■ The task:
Report each line of the data that has "lists" somewhere in it.
:::
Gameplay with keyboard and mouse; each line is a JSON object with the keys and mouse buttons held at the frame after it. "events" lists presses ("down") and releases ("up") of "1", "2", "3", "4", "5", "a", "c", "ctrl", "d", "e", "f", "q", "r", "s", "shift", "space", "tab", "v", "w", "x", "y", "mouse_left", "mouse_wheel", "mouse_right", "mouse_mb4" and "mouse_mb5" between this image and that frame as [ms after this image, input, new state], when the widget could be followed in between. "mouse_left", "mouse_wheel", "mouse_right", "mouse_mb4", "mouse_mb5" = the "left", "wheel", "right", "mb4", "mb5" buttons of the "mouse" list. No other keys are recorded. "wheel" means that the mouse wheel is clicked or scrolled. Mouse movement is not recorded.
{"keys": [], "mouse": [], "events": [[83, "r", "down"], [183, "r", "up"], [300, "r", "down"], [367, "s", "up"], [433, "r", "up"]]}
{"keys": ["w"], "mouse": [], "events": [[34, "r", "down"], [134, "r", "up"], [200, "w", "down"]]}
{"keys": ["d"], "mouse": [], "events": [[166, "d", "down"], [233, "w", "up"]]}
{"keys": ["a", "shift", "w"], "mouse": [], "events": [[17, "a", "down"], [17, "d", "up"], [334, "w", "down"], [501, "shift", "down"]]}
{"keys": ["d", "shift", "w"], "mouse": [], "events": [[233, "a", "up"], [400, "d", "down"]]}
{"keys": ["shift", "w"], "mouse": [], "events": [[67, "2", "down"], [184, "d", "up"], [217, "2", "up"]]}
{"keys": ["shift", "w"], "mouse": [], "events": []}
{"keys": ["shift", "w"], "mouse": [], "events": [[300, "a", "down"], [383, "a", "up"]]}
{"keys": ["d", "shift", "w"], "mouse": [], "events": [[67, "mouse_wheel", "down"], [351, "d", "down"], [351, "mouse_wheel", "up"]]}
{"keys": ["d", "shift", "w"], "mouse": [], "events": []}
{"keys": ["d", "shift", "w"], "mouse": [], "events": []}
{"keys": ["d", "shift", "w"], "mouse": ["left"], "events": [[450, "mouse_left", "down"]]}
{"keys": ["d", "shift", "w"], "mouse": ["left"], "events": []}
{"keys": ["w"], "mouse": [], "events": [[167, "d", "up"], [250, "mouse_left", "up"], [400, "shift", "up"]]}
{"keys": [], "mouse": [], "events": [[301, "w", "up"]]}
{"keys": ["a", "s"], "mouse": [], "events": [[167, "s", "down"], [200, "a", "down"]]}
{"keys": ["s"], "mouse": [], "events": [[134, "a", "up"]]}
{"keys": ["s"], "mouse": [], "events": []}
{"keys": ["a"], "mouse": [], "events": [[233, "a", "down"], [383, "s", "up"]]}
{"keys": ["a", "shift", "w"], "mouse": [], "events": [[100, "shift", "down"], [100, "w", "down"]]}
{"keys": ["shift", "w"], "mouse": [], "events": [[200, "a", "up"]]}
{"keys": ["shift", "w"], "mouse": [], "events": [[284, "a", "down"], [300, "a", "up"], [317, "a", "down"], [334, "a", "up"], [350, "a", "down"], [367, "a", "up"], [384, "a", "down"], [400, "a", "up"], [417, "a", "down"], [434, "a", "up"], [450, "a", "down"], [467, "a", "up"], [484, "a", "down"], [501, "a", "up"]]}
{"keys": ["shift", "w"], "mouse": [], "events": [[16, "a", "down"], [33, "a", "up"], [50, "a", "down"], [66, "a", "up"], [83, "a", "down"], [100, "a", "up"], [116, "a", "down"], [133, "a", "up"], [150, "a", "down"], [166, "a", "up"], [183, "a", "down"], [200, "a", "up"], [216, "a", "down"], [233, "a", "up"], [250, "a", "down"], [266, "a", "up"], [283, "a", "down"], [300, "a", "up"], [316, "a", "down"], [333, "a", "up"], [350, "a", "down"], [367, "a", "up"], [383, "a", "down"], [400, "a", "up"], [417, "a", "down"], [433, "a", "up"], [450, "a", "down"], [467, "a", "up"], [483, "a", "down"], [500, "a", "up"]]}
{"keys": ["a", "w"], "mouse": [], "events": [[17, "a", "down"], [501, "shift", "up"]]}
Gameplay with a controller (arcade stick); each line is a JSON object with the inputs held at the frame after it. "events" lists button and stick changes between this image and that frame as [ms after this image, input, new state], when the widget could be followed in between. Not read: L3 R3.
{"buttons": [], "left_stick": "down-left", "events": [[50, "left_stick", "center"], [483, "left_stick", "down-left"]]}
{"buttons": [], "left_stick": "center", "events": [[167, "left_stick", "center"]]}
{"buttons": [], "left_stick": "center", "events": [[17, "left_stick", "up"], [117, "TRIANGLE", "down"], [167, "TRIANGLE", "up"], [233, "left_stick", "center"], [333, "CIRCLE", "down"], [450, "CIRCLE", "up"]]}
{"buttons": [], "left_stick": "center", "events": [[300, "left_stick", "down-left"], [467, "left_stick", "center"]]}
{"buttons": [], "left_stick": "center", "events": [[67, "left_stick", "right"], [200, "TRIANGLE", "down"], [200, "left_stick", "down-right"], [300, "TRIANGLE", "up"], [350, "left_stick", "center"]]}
:::
■ Final answer:
Gameplay with keyboard and mouse; each line is a JSON object with the keys and mouse buttons held at the frame after it. "events" lists presses ("down") and releases ("up") of "1", "2", "3", "4", "5", "a", "c", "ctrl", "d", "e", "f", "q", "r", "s", "shift", "space", "tab", "v", "w", "x", "y", "mouse_left", "mouse_wheel", "mouse_right", "mouse_mb4" and "mouse_mb5" between this image and that frame as [ms after this image, input, new state], when the widget could be followed in between. "mouse_left", "mouse_wheel", "mouse_right", "mouse_mb4", "mouse_mb5" = the "left", "wheel", "right", "mb4", "mb5" buttons of the "mouse" list. No other keys are recorded. "wheel" means that the mouse wheel is clicked or scrolled. Mouse movement is not recorded.
Gameplay with a controller (arcade stick); each line is a JSON object with the inputs held at the frame after it. "events" lists button and stick changes between this image and that frame as [ms after this image, input, new state], when the widget could be followed in between. Not read: L3 R3.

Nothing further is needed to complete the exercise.